Sull’Uomo della Sindone si contano solo quattro dita essendo
il pollice nascosto all’interno.
26) I piedi
sono stati inchiodati insieme – il sinistro sopra il destro
– direttamente contro la Croce mancante di supporto. Sui piedi
doveva fare puntello l’Uomo della Sindone che dalla direzione
dei rivoli di sangue sulle braccia,rivela le due posizioni di
accasciamento e sollevamento necessario ad eseguirsi per evitare
l’asfissia.
27) L’Emitorace
destro e’ segnato da una ferita di lancia.

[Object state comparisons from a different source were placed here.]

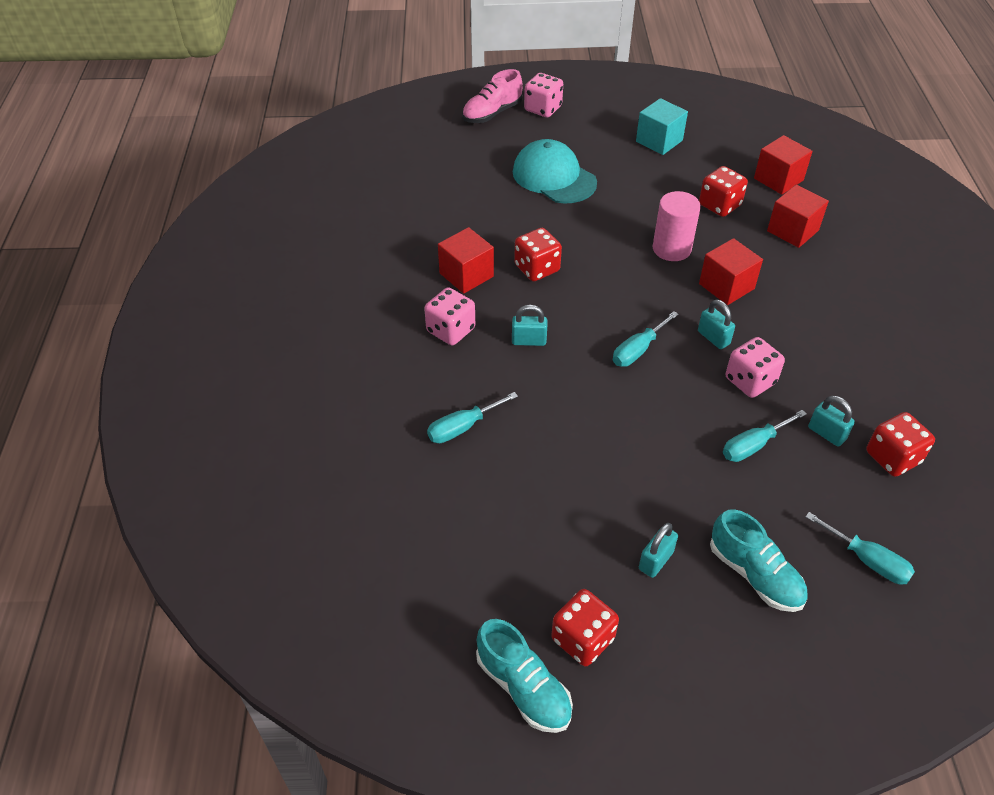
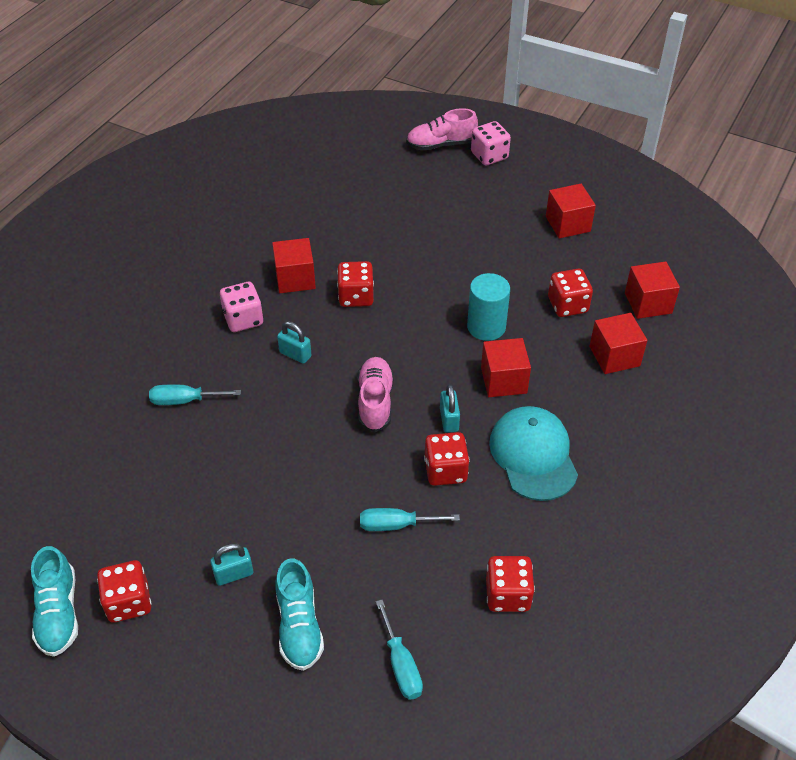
camera: 30 degrees right, 0 degrees up
(554, 177) = (442, 222): turquoise cap -> turquoise cap (533, 455)
(638, 350) = (375, 401): turquoise screwdriver -> pink shoe
(659, 141) = (567, 224): turquoise cube -> red cube
(671, 249) = (486, 327): pink cylinder -> turquoise cylinder
(750, 381) = (445, 470): pink dice -> red dice
(826, 433) = (469, 546): turquoise padlock -> none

E’ visibile il
defluire naturale del liquido ematico dalla ferita del Costato
alla zona delle reni causata dalla posizione orizzontale assunta
dal Corpo dopo la deposizione dalla Croce.
28) Il Capo
dell’ Uomo della Sindone è in posizione flessa. Non è
visibile il collo.
29) I moderni
interpreti medico legali accreditano la teoria di William Stroud
che la Morte dell’Uomo della Sindone, avvenne per “ rottura
di cuore “ o emopericardio. I dati della ricerca frutto di
documentate indagini fatte solo poche ore dal decesso, rivelano
i deceduti per emopericardio avere il sangue già sedimentato
nel pericardio ed una notevole quantità di siero, nuotante
sopra il sangue per differenza di densità. Ecco il
“sangue ed acqua “ usciti dopo la ferita al Costato e
testimoniati da Giovanni l’Apostolo.
30) Il Lenzuolo
fu accostato e rincalzato in alcune zone del Corpo come rivela
la ferita al Costato,lo spostamento anomalo dell’avambraccio
destro allungato di circa 20 cm., l’impronta della mano destra
notevolmente allungata,le impronte dei Piedi.